**DÉTAILS DE L'EXERCICE**
Rédigez la suite du texte consacré à l'exposition Made in Haiti de Roberto Stephenson, en reprenant immédiatement après sa dernière phrase.

**EXTRAIT PRÉSENTÉ**
·····

Jusqu’au 18 mai à l’Université Quisqueya, Roberto Stephenson présente Made in Haiti, art de la débrouillardise urbaine. Avec le soutien de l’ambassade de Suisse en Haïti, cette exposition photographique met en valeur les objets du quotidien pour mieux s’interroger à leur sujet.
NÉ À ROME EN 1964 d’un père haïtien et d’une mère italienne, Roberto Stephenson a vécu en Europe, en Asie et en Amérique avant de s’installer à Port-au-Prince. Après une formation en graphisme, il a travaillé durant deux ans comme assistant photographe puis s’est spécialisé dans les photos d’architecture. Ses photos ont été publiées dans plusieurs revues spécialisées mais c’est avec son exposition Urban landscape qu’il a vraiment émergé dans le monde de la photographie. Il revient avec une exposition photographique qui met en évidence le passé caché, l’utilité parfois oubliée de certains objets du quotidien. Des objets visibles qui, pourtant, ne captent guère l’attention ou qui ne suscitent aucune réflexion. Pour Roberto Stephenson, l’importance de ces objets dans la vie des gens et dans l’économie du pays est indéniable. Ce sont des objets qui permettent à une majorité de citoyens haïtiens de gagner leur vie et de créer des commerces de subsistance, alors que peu de possibilités d’emplois décents se présentent à eux.
Donner une autre dimension aux objets
Made in Haiti, art de la débrouillardise urbaine, exposition présentée jusqu’au 18 mai à l’Université Quisqueya, capte l’œil par la qualité et la technique photographique ! Ces objets, extirpés de leur environnement et détachés de leurs propriétaires, sont présentés sur fond blanc de façon simple et épurée. Des outils, des jouets et des accessoires du quotidien désormais presque disparus dans le reste du monde. Une certaine froideur émane des photographies car l’absence des couleurs vives, la chaleur humaine et le quasi chaos des rues bondées de la capitale manquent à leur souffle. À la question de la raison d’avoir isolé les objets de leur contexte, Stephenson précise : « Quand on élimine les éléments externes pour se concentrer sur l’essentiel uniquement, cela laisse plus de place pour que l’objet puisse être considéré pour ce qu’il est. Les détails sont plus frappants. » A-t-il voulu masquer la misère en isolant ses sujets ? « Pas du tout, répond-t-il. J’aimerais, à travers cette exposition, que nous puissions nous regarder en profondeur sans avoir peur de qui nous sommes ! Que nous nous rappelions où nous sommes et notre contexte de misère. Je n’ai pas honte de ces objets ni de les voir mais j’aimerais qu’on puisse les voir en réfléchissant sur notre société. Mettre le focus sur les petits détails que l’on voit en grand plan nous permet de mieux nous comprendre. J’aimerais aussi que ces objets disparaissent un jour, cela voudra dire que le pays ne serait plus que misère. »

·····

**DONNÉES ENREGISTRÉES**

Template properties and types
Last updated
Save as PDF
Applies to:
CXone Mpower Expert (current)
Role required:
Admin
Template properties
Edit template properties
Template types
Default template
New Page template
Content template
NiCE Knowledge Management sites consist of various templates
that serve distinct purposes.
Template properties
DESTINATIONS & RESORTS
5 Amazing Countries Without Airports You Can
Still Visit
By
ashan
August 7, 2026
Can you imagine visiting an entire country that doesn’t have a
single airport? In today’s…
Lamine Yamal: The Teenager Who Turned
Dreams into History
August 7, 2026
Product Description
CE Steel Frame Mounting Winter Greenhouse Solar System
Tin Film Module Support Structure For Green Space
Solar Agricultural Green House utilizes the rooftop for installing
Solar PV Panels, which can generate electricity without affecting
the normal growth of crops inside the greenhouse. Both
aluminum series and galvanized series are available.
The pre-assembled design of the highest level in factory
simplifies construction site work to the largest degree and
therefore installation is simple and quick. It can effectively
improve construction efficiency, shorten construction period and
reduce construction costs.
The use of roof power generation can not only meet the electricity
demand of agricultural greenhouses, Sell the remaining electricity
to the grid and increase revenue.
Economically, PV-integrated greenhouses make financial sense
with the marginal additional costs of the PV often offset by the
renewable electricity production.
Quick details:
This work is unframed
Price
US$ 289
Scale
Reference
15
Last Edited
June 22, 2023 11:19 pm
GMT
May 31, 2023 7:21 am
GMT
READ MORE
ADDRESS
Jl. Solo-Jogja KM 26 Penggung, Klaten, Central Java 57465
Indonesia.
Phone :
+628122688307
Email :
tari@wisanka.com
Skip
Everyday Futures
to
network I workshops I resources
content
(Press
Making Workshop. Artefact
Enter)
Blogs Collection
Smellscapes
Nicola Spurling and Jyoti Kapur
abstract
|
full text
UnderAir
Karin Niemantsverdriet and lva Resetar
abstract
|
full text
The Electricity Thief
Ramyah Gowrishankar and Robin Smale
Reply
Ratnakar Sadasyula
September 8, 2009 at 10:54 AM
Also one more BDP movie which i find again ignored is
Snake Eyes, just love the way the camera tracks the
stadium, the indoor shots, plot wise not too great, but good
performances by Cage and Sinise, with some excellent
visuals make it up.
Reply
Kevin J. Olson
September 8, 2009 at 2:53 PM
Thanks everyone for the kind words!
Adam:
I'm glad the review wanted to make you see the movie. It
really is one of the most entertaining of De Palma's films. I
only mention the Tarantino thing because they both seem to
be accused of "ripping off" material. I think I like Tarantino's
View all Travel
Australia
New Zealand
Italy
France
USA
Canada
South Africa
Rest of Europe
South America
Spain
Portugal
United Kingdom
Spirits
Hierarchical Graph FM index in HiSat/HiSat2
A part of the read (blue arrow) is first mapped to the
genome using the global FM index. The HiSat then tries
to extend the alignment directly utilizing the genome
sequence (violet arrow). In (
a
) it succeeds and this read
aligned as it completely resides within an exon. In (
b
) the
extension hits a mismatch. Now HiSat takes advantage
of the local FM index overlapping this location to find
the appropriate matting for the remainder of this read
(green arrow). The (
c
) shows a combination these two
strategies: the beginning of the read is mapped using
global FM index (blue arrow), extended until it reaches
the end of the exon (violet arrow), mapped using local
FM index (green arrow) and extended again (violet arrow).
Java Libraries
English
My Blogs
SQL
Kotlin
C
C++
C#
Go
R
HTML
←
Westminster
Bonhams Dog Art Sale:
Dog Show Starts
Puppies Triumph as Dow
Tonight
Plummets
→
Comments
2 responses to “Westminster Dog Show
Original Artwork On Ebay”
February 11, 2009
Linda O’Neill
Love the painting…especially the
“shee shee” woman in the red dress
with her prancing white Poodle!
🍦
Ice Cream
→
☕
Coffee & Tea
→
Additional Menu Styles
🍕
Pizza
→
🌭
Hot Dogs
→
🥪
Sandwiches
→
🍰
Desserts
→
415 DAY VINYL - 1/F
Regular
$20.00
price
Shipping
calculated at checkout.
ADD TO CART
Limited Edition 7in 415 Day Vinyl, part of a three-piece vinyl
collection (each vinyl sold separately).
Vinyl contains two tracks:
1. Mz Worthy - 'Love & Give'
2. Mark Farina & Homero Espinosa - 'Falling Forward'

·····

**RÉSULTAT**
En parcourant la série de photographies, le regard se pose de façon plus réfléchie sur chacun des objets, tentant de deviner son histoire ou celle de la personne qui l’utilise. Roberto Stephenson permet à ces objets de vivre à nouveau en leur donnant une autre dimension. Si, pour l’artiste, les fragments de ces objets en sont à leur deuxième ou troisième réincarnation (utilité), c’est que le recyclage est fondamental dans les pratiques du peuple haïtien. Une boîte de cireur de chaussures, un tabouret, une table de réparation, une charrette de frèsko, un réchaud de charbon, un panier de fruits, une brouette de glace, une pharmacie ambulante, un étal de cosmétiques, une pharmacie de clairin, tant d’objets qu’il est possible de redécouvrir à travers l’exposition Made in Haiti qui est née avec le soutien de l’ambassade de Suisse. L’exposition est accompagnée d’un catalogue enrichi de textes d’analyses sociologiques et esthétiques qui permettent d’approfondir la réflexion sur la vie de ces objets.